Daftar Tugas:
1. Ringkas teks tentang bisnis rumput laut dalam dua kalimat.
2. Tolong lanjutkan teks tentang bisnis rumput laut mulai setelah kalimat terakhirnya.

Teks:
# # # #

Potensi SDA rumput laut seharusnya menjadi unggulan daerah dan bisa ditawarkan dengan menggandeng semua pihak. Disamping itu peran Perusahan Daerah (BUMD) sudah saatnya melirik terhadap peluang-peluang bisnis pada sub sector perikanan budidaya khususnya rumput laut sehingga daya tawar (bargaining position) hasil produk akan mampu ditingkatkan.

Pemerintah Daerah perlu segera melakukan implementasi akselerasi pembangunan perikanan budidaya secara nyata demi peningkatan kesejahteraan masyarakat pesisir dan pembangunan ekonomi daerah dan nasional.

Perlu pembinaan terhadap peran pengepul/tengkulak

Kaitannya dalam usaha rumput laut Keberadaan tengkulak/pengepul seringkali dinilai kalangan merugikan pelaku utama dan tak sejalan dengan konsep klaster. Namun sesungguhnya tengkulak merupakan asset kluster yang keberadaannya patut untuk didukung.

Hal ini karena dalam klaster dikenal zonasi, posisi tengkulak merupakan representasi Zona 2 setelah pembudidaya di Zona 1, sehingga posisi tengkulak tidak masalah karena titik ini akan menjadi mata rantai berjalannya bisnis rumput laut. Hanya saja pemerintah perlu mengadvokasi agar kemitraannya berjalan baik. Peran tengkulak seperti di beberapa daerah pengembangan bukan hanya mensupport permodalan tapi juga berperan dalam menjaga kestabilan harga, kualitas produksi, pergudangan sehingga jalannya siklus terjaga karena sama-sama diuntungkan.

Posisi strategis tengkulak dalam rantai distribusi pasar perlu diberdayakan melalui peran pembinaan secara berkelanjutan khususnya dalam rangka menjamin akses pasar dan kualitas hasil produksi, yang saat ini masih menjadi permasalahan utama pada aquabisnis rumput laut di Indonesia. Sehingga peran tengkulak tidak hanya mencari quota produksi sebanyak-banyakknya namun harus bertanggungjawab terhadap jaminan mutu produk DES (dried eucheuma seaweed) yang dihasilkan.

Perlu penguatan kelembagaan dan membangun pola kemitraan yang kuat

Permasalahan siklus pasar bisnis rumput laut pada sentra-sentra produksi disebabkan karena lemahnya peran pembinaan pemerintah daerah dalam membangun kelembagaan kelompok yang kuat dan peran advokasi untuk membangun pola kemitraan yang kuat, legal dan berkelanjutan.

# # # #

Bahan yang Disediakan:
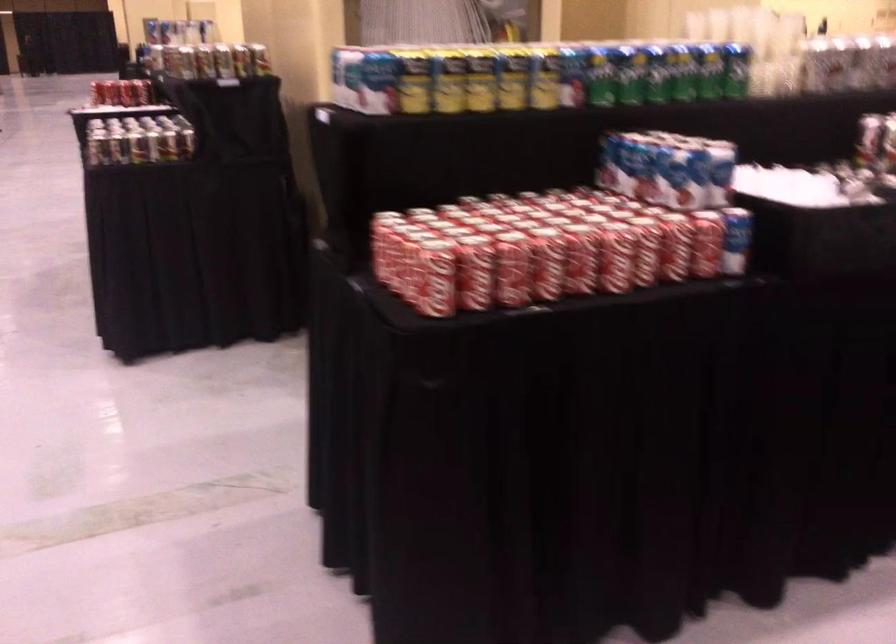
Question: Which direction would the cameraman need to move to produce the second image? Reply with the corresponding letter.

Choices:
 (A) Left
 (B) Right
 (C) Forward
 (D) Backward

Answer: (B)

# # # #

Hasil per Tugas:
1. Rumput laut seharusnya menjadi unggulan daerah: pemerintah daerah perlu mempercepat pembangunan perikanan budidaya secara nyata, dan BUMD perlu melirik peluang bisnisnya agar daya tawar produk meningkat. Tengkulak adalah aset klaster yang perlu dibina secara berkelanjutan agar akses pasar dan mutu produk terjamin, sedangkan masalah pasar di sentra produksi bersumber dari lemahnya pembinaan pemerintah daerah terhadap kelembagaan kelompok dan pola kemitraan.

2.
Kuatnya kelembagaan kelompok serta terbangunnya pola kemitraan yang kuat akan menumbuhkan kesadaran dan tanggungjawab serta kultur bisnis yang positif antara pelaku utama (pembudidaya) dan pelaku usaha (industri) akan perlunya keseimbangan dalam menata siklus bisnis demi keberlanjutan usaha. Pembudidaya memerlukan jaminan pasar, penyerapan produksi dan stabilitas harga, disisi lain pihak trader/eksportir/industri membutuhkan jaminan kualitas produk dan kontiyuitas.

Peran kontrol pada semua tahapan produksi mutlak harus dilakukan baik oleh pemerintah daerah melalui peran penyuluhan, pengepul maupun pihak mitra usaha dengan menurunkan langsung field advisor yang berperan dalam quality control proses budidaya, pengelolaan pasca panen maupun pergudangan di lokasi budidaya. Jika kondisi tersebut telah terbangun dengan baik, maka upaya pemerintah pusat untuk membangun industri pengolah nasional di sentra-sentra produksi tidak akan mengalami permasalahan yang berarti.

Perlunya Membangun sinergitas

Perlu diakui bahwa terhambatnya siklus bisnis rumput laut karena mata rantai produksi maupun pasar yang tidak berjalan semestinya bahkan terputus pada tahapan tertentu (tidak ada keberlanjutan). Salah satu penyebabnya karena belum terbangun persamaan persepsi, komitmen, tanggungjawab dan kerjasama sinergis diantara stakeholder yang terlibat dalam usaha pe-rumputlaut-an di Indonesia mulai dari pemerintah pusat dan daerah, pelaku utama, pelaku usaha, lembaga/instansi teknis serta lembaga keuangan.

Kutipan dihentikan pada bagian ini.